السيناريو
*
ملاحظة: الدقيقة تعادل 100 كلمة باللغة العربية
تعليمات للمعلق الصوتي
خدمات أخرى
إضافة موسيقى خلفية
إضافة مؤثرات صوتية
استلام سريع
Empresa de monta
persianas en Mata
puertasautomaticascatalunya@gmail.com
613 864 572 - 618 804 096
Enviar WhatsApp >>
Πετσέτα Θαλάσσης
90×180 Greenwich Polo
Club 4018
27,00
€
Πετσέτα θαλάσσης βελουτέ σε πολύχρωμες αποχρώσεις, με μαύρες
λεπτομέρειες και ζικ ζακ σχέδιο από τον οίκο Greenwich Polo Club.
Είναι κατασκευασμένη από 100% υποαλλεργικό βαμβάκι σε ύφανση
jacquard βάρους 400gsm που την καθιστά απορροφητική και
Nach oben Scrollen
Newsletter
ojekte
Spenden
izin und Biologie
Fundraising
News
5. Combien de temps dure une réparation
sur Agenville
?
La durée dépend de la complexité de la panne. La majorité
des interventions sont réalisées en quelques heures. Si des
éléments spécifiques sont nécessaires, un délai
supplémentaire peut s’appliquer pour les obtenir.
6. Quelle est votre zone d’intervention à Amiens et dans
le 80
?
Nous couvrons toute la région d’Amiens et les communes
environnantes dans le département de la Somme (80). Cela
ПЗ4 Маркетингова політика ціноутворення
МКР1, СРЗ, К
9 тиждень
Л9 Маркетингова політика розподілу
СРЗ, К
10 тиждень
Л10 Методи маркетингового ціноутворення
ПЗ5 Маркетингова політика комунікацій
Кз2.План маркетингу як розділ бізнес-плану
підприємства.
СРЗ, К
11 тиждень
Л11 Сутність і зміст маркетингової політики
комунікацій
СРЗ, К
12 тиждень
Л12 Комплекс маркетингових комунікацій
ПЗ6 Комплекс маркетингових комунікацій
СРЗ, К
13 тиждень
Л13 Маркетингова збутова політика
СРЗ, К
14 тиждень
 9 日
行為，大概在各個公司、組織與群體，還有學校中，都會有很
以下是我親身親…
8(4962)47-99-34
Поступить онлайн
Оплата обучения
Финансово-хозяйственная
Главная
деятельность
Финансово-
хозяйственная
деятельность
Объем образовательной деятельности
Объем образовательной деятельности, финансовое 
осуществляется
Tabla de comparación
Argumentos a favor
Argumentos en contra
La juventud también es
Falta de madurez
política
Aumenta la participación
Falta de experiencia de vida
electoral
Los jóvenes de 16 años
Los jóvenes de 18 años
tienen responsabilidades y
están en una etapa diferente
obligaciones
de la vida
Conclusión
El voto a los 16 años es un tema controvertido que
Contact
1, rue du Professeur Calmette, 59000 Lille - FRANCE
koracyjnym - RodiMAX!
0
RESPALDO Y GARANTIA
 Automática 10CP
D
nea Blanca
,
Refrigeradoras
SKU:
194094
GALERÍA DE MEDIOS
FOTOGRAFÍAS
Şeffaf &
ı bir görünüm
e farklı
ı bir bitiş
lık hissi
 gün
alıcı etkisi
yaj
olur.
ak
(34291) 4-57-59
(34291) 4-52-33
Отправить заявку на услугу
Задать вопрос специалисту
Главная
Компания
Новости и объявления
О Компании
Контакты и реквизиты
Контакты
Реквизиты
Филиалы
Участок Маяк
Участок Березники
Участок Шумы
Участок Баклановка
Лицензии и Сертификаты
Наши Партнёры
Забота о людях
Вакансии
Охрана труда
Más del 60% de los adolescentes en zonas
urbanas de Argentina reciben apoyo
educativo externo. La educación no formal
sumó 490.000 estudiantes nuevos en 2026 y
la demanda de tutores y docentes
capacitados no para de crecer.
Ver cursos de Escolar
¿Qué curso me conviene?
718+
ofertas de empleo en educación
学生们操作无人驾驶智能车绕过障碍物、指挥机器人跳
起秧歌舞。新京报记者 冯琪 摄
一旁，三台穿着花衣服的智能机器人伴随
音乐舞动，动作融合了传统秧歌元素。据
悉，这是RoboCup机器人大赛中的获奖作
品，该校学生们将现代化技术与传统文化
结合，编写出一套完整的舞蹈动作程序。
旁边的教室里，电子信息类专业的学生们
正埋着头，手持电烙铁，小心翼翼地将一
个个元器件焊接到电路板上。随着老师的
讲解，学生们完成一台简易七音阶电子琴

WHAT TO DO: Please output the listing in full, exactly as it was given above.

ANSWER SECTION:
السيناريو
*
ملاحظة: الدقيقة تعادل 100 كلمة باللغة العربية
تعليمات للمعلق الصوتي
خدمات أخرى
إضافة موسيقى خلفية
إضافة مؤثرات صوتية
استلام سريع
Empresa de monta
persianas en Mata
puertasautomaticascatalunya@gmail.com
613 864 572 - 618 804 096
Enviar WhatsApp >>
Πετσέτα Θαλάσσης
90×180 Greenwich Polo
Club 4018
27,00
€
Πετσέτα θαλάσσης βελουτέ σε πολύχρωμες αποχρώσεις, με μαύρες
λεπτομέρειες και ζικ ζακ σχέδιο από τον οίκο Greenwich Polo Club.
Είναι κατασκευασμένη από 100% υποαλλεργικό βαμβάκι σε ύφανση
jacquard βάρους 400gsm που την καθιστά απορροφητική και
Nach oben Scrollen
Newsletter
ojekte
Spenden
izin und Biologie
Fundraising
News
5. Combien de temps dure une réparation
sur Agenville
?
La durée dépend de la complexité de la panne. La majorité
des interventions sont réalisées en quelques heures. Si des
éléments spécifiques sont nécessaires, un délai
supplémentaire peut s’appliquer pour les obtenir.
6. Quelle est votre zone d’intervention à Amiens et dans
le 80
?
Nous couvrons toute la région d’Amiens et les communes
environnantes dans le département de la Somme (80). Cela
ПЗ4 Маркетингова політика ціноутворення
МКР1, СРЗ, К
9 тиждень
Л9 Маркетингова політика розподілу
СРЗ, К
10 тиждень
Л10 Методи маркетингового ціноутворення
ПЗ5 Маркетингова політика комунікацій
Кз2.План маркетингу як розділ бізнес-плану
підприємства.
СРЗ, К
11 тиждень
Л11 Сутність і зміст маркетингової політики
комунікацій
СРЗ, К
12 тиждень
Л12 Комплекс маркетингових комунікацій
ПЗ6 Комплекс маркетингових комунікацій
СРЗ, К
13 тиждень
Л13 Маркетингова збутова політика
СРЗ, К
14 тиждень
 9 日
行為，大概在各個公司、組織與群體，還有學校中，都會有很
以下是我親身親…
8(4962)47-99-34
Поступить онлайн
Оплата обучения
Финансово-хозяйственная
Главная
деятельность
Финансово-
хозяйственная
деятельность
Объем образовательной деятельности
Объем образовательной деятельности, финансовое 
осуществляется
Tabla de comparación
Argumentos a favor
Argumentos en contra
La juventud también es
Falta de madurez
política
Aumenta la participación
Falta de experiencia de vida
electoral
Los jóvenes de 16 años
Los jóvenes de 18 años
tienen responsabilidades y
están en una etapa diferente
obligaciones
de la vida
Conclusión
El voto a los 16 años es un tema controvertido que
Contact
1, rue du Professeur Calmette, 59000 Lille - FRANCE
koracyjnym - RodiMAX!
0
RESPALDO Y GARANTIA
 Automática 10CP
D
nea Blanca
,
Refrigeradoras
SKU:
194094
GALERÍA DE MEDIOS
FOTOGRAFÍAS
Şeffaf &
ı bir görünüm
e farklı
ı bir bitiş
lık hissi
 gün
alıcı etkisi
yaj
olur.
ak
(34291) 4-57-59
(34291) 4-52-33
Отправить заявку на услугу
Задать вопрос специалисту
Главная
Компания
Новости и объявления
О Компании
Контакты и реквизиты
Контакты
Реквизиты
Филиалы
Участок Маяк
Участок Березники
Участок Шумы
Участок Баклановка
Лицензии и Сертификаты
Наши Партнёры
Забота о людях
Вакансии
Охрана труда
Más del 60% de los adolescentes en zonas
urbanas de Argentina reciben apoyo
educativo externo. La educación no formal
sumó 490.000 estudiantes nuevos en 2026 y
la demanda de tutores y docentes
capacitados no para de crecer.
Ver cursos de Escolar
¿Qué curso me conviene?
718+
ofertas de empleo en educación
学生们操作无人驾驶智能车绕过障碍物、指挥机器人跳
起秧歌舞。新京报记者 冯琪 摄
一旁，三台穿着花衣服的智能机器人伴随
音乐舞动，动作融合了传统秧歌元素。据
悉，这是RoboCup机器人大赛中的获奖作
品，该校学生们将现代化技术与传统文化
结合，编写出一套完整的舞蹈动作程序。
旁边的教室里，电子信息类专业的学生们
正埋着头，手持电烙铁，小心翼翼地将一
个个元器件焊接到电路板上。随着老师的
讲解，学生们完成一台简易七音阶电子琴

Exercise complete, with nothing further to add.